▸ Directions
a – Answer these questions from the article on corporate social responsibility spending:
(i) About what share of CSR spending goes to health and education?
(ii) What position does Sunil Parekh hold?
(iii) Under the Companies Act, 2013, what is the minimum share of average net profits that companies must spend on CSR?
b – Reproduce the stretch of the article on corporate social responsibility spending from "In fiscal 2014-15, health" through "and Atul Ltd.".
:: Selection ::
Gujarat-based companies choose health and education when it comes to corporate social responsibility (CSR) programmes. These two sectors account for around 90% of the amount spent on CSR.
In fiscal 2014-15, health and education topped the list of several Gujarati companies such as Adani Port and SEZ Ltd (APSEZ), Cadila Healthcare, Torrent Power, Cera Sanitaryware Ltd and Atul Ltd.
“Following their global peers, all Indian companies, not just Gujarat-based companies, mainly take up CSR activities in health, education, infrastructure and livelihood,” said Sunil Parekh, advisor to Zydus Cadila Group.
Of the total Rs 761 crore for CSR in 2014-15, Reliance Industries Ltd (RIL) spent Rs 608 crore on healthcare, the company said in its annual report for 2014-15.
As per the Companies Act, 2013 all companies are required to spend at least 2% of the average net profits on CSR — fiscal 2014-15 was the first year of implementation.
:::
:: Record extracts ::
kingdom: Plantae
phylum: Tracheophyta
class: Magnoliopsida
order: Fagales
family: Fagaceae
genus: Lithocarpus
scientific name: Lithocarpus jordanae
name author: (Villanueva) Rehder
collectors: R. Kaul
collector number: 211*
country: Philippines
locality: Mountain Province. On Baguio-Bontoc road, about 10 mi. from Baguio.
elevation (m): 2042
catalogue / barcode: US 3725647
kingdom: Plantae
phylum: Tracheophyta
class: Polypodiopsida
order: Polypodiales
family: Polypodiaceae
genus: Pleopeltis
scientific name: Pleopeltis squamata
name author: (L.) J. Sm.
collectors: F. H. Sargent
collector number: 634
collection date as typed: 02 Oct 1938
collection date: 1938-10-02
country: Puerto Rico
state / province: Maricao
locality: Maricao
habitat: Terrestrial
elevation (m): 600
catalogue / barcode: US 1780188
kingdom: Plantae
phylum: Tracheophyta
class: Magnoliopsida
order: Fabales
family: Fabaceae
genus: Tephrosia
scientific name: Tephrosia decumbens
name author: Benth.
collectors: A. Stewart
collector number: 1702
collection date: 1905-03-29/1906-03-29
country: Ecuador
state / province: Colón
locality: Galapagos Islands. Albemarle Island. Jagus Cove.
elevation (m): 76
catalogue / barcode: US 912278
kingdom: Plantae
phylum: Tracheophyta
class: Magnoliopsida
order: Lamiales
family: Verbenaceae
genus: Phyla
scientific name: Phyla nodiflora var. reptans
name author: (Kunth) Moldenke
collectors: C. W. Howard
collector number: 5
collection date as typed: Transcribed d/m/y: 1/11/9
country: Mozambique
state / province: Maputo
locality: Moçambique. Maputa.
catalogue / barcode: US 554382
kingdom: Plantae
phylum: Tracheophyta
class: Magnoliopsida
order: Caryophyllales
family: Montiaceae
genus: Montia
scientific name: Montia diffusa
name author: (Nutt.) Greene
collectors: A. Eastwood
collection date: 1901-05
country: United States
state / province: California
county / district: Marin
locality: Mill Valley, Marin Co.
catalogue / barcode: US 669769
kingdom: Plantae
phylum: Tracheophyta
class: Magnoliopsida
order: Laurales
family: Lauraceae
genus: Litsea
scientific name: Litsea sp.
:::
▸ Solutions in order
a –
(i) Around 90%
(ii) Advisor to Zydus Cadila Group
(iii) At least 2%

b –
In fiscal 2014-15, health and education topped the list of several Gujarati companies such as Adani Port and SEZ Ltd (APSEZ), Cadila Healthcare, Torrent Power, Cera Sanitaryware Ltd and Atul Ltd.